A/N: For english we had to choose two lines from T.S. Eliot's poem 'The Wasteland' to write a piece of creative writing in keeping with the mood or tone if the poem and I'm pretty sure what I have written is okay (critical teachers suck). I'd love soem honest feedback on what i've written. Male persona and the underlined bit is the quote.

"You know nothing? Do you see nothing? Do you remember

'Nothing?"

I remember.

I remember the hours we used to spend, watching time pass us by, such times are gone now. You sit there beside me as we used to but there is no connection. You are lost to me.

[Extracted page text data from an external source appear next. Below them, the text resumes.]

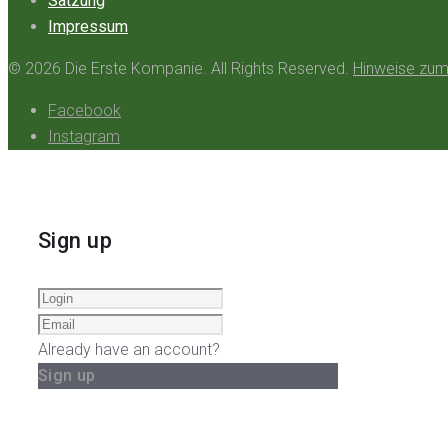
Satzung
Impressum
© 2026 Die Erste Kompanie. All Rights Reserved.
Hinweise zum
Facebook
Instagram
Sign up
Already have an account?
Sign up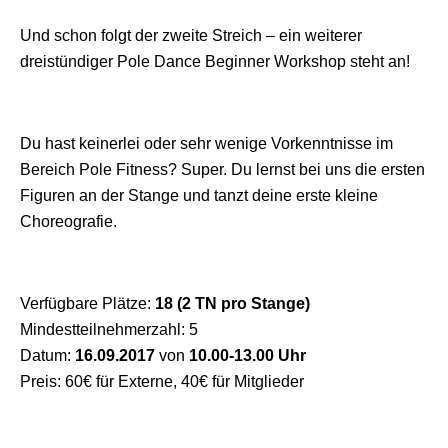
Und schon folgt der zweite Streich – ein weiterer
dreistündiger Pole Dance Beginner Workshop steht an!
Du hast keinerlei oder sehr wenige Vorkenntnisse im
Bereich Pole Fitness? Super. Du lernst bei uns die ersten
Figuren an der Stange und tanzt deine erste kleine
Choreografie.
Verfügbare Plätze:
18 (2 TN pro Stange)
Mindestteilnehmerzahl: 5
Datum:
16.09.2017
von
10.00-13.00 Uhr
Preis: 60€ für Externe, 40€ für Mitglieder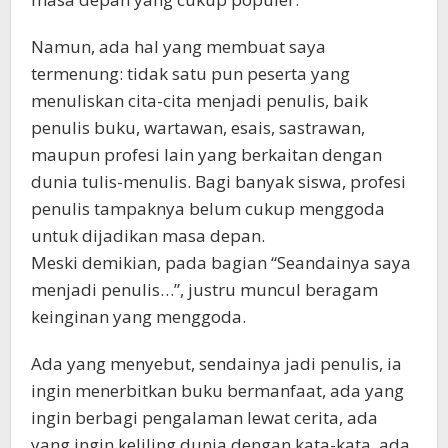
Namun, ada hal yang membuat saya
termenung: tidak satu pun peserta yang
menuliskan cita-cita menjadi penulis, baik
penulis buku, wartawan, esais, sastrawan,
maupun profesi lain yang berkaitan dengan
dunia tulis-menulis. Bagi banyak siswa, profesi
penulis tampaknya belum cukup menggoda
untuk dijadikan masa depan.
Meski demikian, pada bagian “Seandainya saya
menjadi penulis…”, justru muncul beragam
keinginan yang menggoda.
Ada yang menyebut, sendainya jadi penulis, ia
ingin menerbitkan buku bermanfaat, ada yang
ingin berbagi pengalaman lewat cerita, ada
yang ingin keliling dunia dengan kata-kata, ada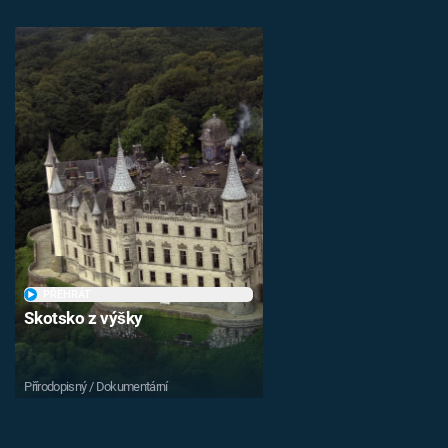
PŘEHRÁT
Skotsko z výšky
Přírodopisný / Dokumentární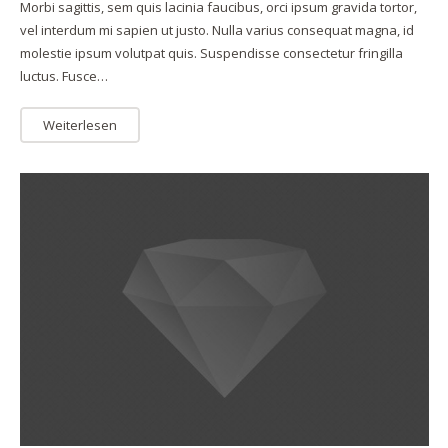
Morbi sagittis, sem quis lacinia faucibus, orci ipsum gravida tortor,
vel interdum mi sapien ut justo. Nulla varius consequat magna, id
molestie ipsum volutpat quis. Suspendisse consectetur fringilla
luctus. Fusce…
Weiterlesen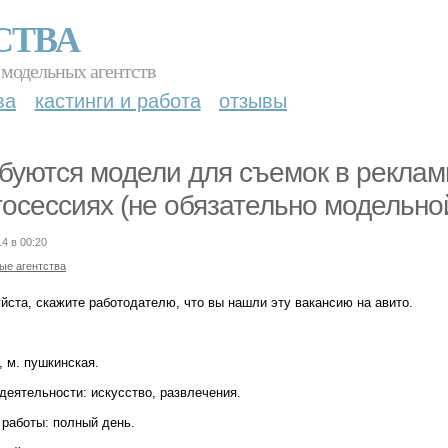
СТВА
 модельных агентств
ва
кастинги и работа
отзывы
буются модели для съемок в реклам
осессиях (не обязательно модельно
14 в 00:20
ые агентства
йста, скажите работодателю, что вы нашли эту вакансию на авито.
, м. пушкинская.
деятельности: искусство, развлечения.
 работы: полный день.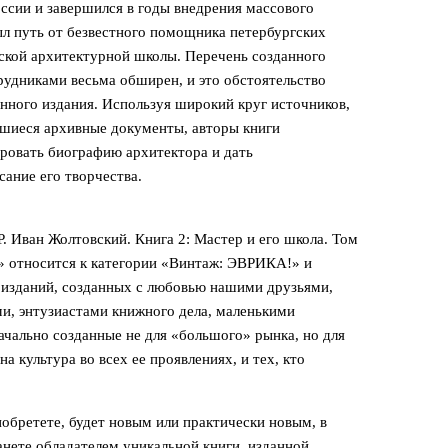
ссии и завершился в годы внедрения массового
ыл путь от безвестного помощника петербургских
тской архитектурной школы. Перечень созданного
рудниками весьма обширен, и это обстоятельство
нного издания. Используя широкий круг источников,
шиеся архивные документы, авторы книги
ровать биографию архитектора и дать
ание его творчества.
 Иван Жолтовский. Книга 2: Мастер и его школа. Том
 » относится к категории «Винтаж: ЭВРИКА!» и
 изданий, созданных с любовью нашими друзьями,
ми, энтузиастами книжного дела, маленькими
начально созданные не для «большого» рынка, но для
а культура во всех ее проявлениях, и тех, кто
обретете, будет новым или практически новым, в
нете обладателем уникальной книги, изданной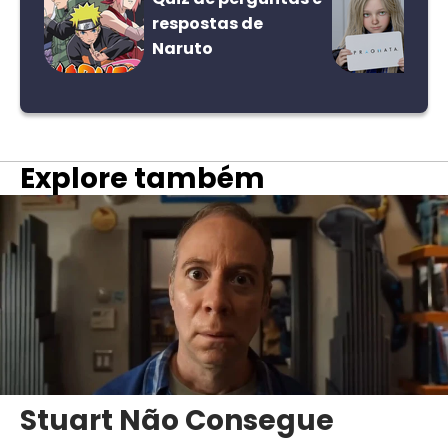
respostas de
Naruto
Explore também
Stuart Não Consegue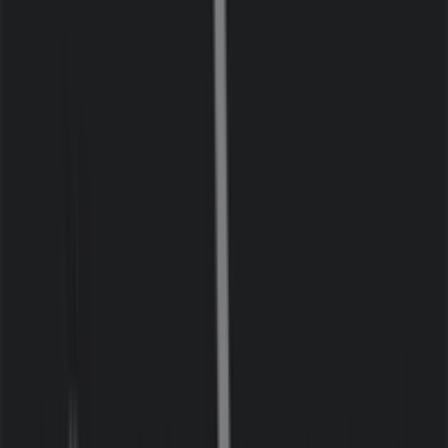
Skånska Byggvaror
Grophusgatan 2, Malmö
3.4 km
Stängt
Plantagen
Grophusgatan 2, Malmö
3.4 km
Stängt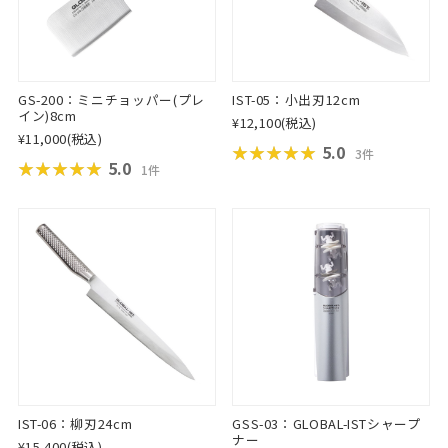
GS-200：ミニチョッパー(プレ
IST-05：小出刃12cm
イン)8cm
¥12,100
(税込)
¥11,000
(税込)
★★★★★
★★★★★
5.0
3件
★★★★★
★★★★★
5.0
1件
IST-06：柳刃24cm
GSS-03：GLOBAL-ISTシャープ
ナー
¥15,400
(税込)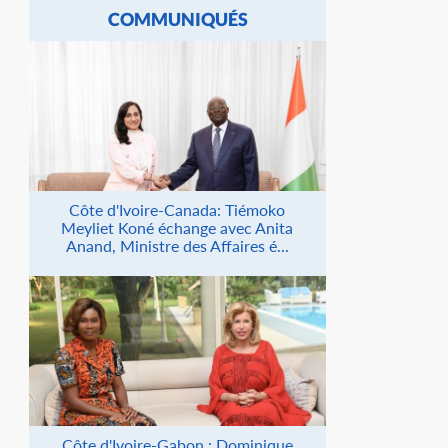
COMMUNIQUÉS
Côte d'Ivoire-Canada: Tiémoko
Meyliet Koné échange avec Anita
Anand, Ministre des Affaires é...
Côte d'Ivoire-Gabon : Dominique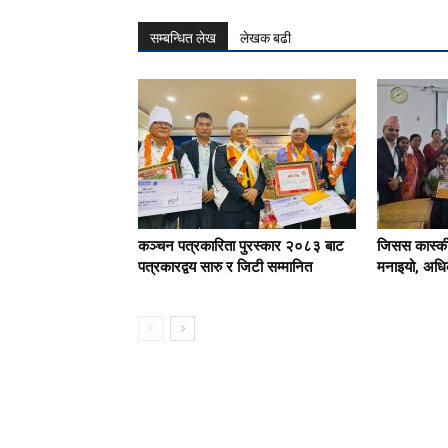
सम्बन्धित लेख
लेखक बढी
कञ्चन पत्रकारिता पुरस्कार २०८३ बाट
जिसस कास्की
पत्रकारद्वय सारु र जिटी सम्मानित
मनाइयो, अधिक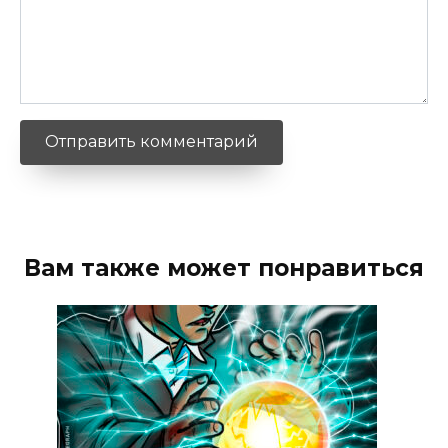
Вам также может понравиться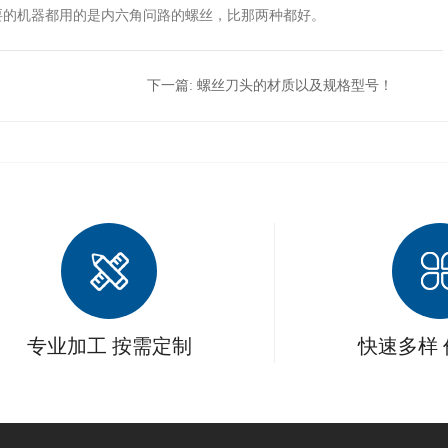
要的机器都用的是内六角问路的螺丝，比那两种都好。
下一篇:
螺丝刀头的材质以及规格型号！
专业加工 按需定制
快速多样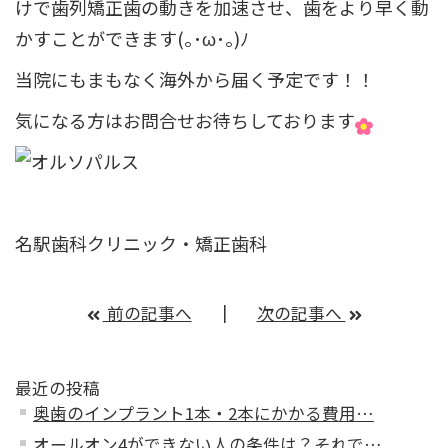
けで歯列矯正歯の動きを加速させ、歯をより早く動
かすことができます(｡･ω･｡)ﾉ
当院にもまもなく海外から届く予定です！！
気になる方はお問合せお待ちしております
名駅歯科クリニック・矯正歯科
前の記事へ
次の記事へ
最近の投稿
奥歯のインプラント1本・2本にかかる費用…
オールオン4ができない人の条件は？それで…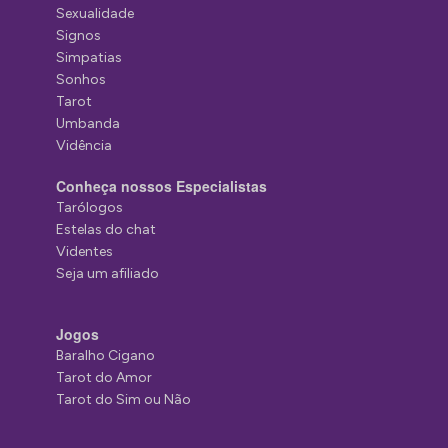
Sexualidade
Signos
Simpatias
Sonhos
Tarot
Umbanda
Vidência
Conheça nossos Especialistas
Tarólogos
Estelas do chat
Videntes
Seja um afiliado
Jogos
Baralho Cigano
Tarot do Amor
Tarot do Sim ou Não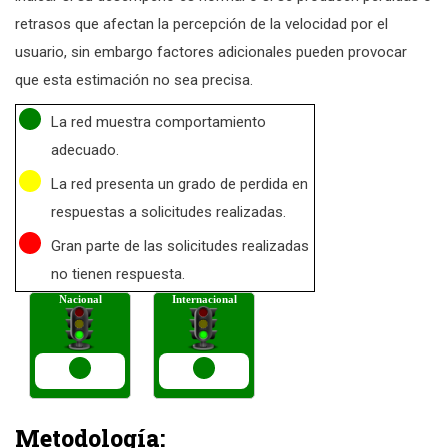
retrasos que afectan la percepción de la velocidad por el
usuario, sin embargo factores adicionales pueden provocar
que esta estimación no sea precisa.
La red muestra comportamiento
adecuado.
La red presenta un grado de perdida en
respuestas a solicitudes realizadas.
Gran parte de las solicitudes realizadas
no tienen respuesta.
Metodología: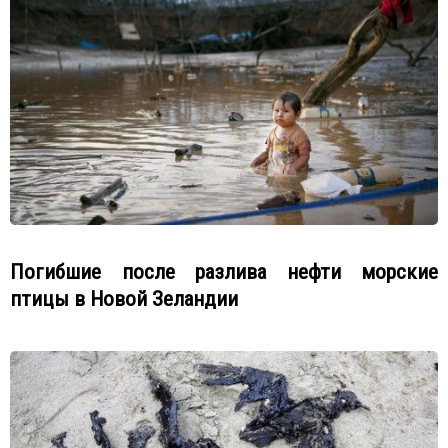
Погибшие после разлива нефти морские
птицы в Новой Зеландии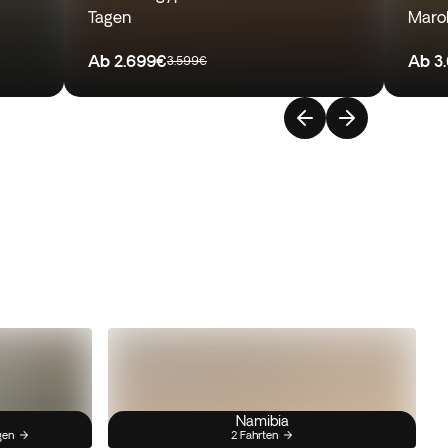
Tagen
Marok
Ab
2.699€
Ab
3
3.599€
Namibia
gen
2 Fahrten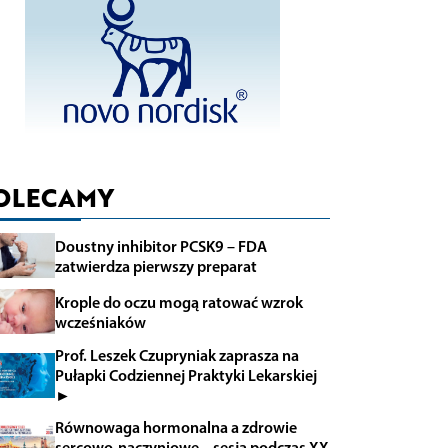
OLECAMY
Doustny inhibitor PCSK9 – FDA
zatwierdza pierwszy preparat
Krople do oczu mogą ratować wzrok
wcześniaków
Prof. Leszek Czupryniak zaprasza na
Pułapki Codziennej Praktyki Lekarskiej
►
Równowaga hormonalna a zdrowie
sercowo-naczyniowe – sesja podczas XX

We had journeyed through the morning noon and after of our lives together, sharing all our many troubles, but no more. Your vacant gaze settles upon my furrowed brows and I remember

A girl flies across my memory; she smiles and turns to me. Her laughter calls me closer. I get close enough to see dark green flecks in her stormy green eyes. There is a great sadness in those eyes, a pain no one else is allowed to see. These eyes haunt me now; watch me from the same distance. The pain remains, these older orbs stare vacantly from the same distance

Yes, I remember. Do you?

We are older now. You, a young woman, step down the stairs of the theatre towards me. Your light floral skirt flows softly around you. Those stormy green eyes still look as intently at me, laughter filling the distance. Something trivial is said and passers by glare and murmur at your light-hearted jests. They speak loudly to each other in obnoxious tones, thinking us deaf or more. Your eyes flicker, yet you smile and happily turn your own eyes back to me

Yes, I remember. Do you?

The same woman walks serenely down the aisle between rows of people, solemn spectators to a wondrous moment. The white dress swirls with her as she walks flowers in her soft hands. She walks to me and laughs quietly at my apprehension.

"I do."

"I do."

And she turns those smiling eyes to me with promises of forever as her father sits, drunk in the back of the church.

Yes, I remember. Do you?

Older again, wrinkles begin to crease your brow. Smile and frown lines around your lips and mouth. I have glasses now, old age you know. We sit upon the lawn, not speaking, simply remembering. Children, both ours and others, play around us, ignorant of our pain. The child, who would have made our third, is now buried beneath green grass by the church. You take my hand and we look at each other. Your stormy green to my brown.

Yes, I remember. Do you?

The girl

The woman

The wife

The lover

The mother

The friend

The companion

Forever.

Yes, I remember.

You sit across from me. Age has added lines and scars and worries but I can still see those stormy green eyes. They are vacant, staring at me in confusion, no recognition. You cannot remember but I can. How can it be that you cannot? You, the dreamer, remembering each fantasy vividly can no longer remember your own existence, your past. After this long, cold journey of life am I to end it alone with you empty beside me? You are lost to me. Your once bright stormy green eyes now focus on me.

Cold

Empty.

Alone.

You know nothing. You see nothing. You remember nothing. I remember.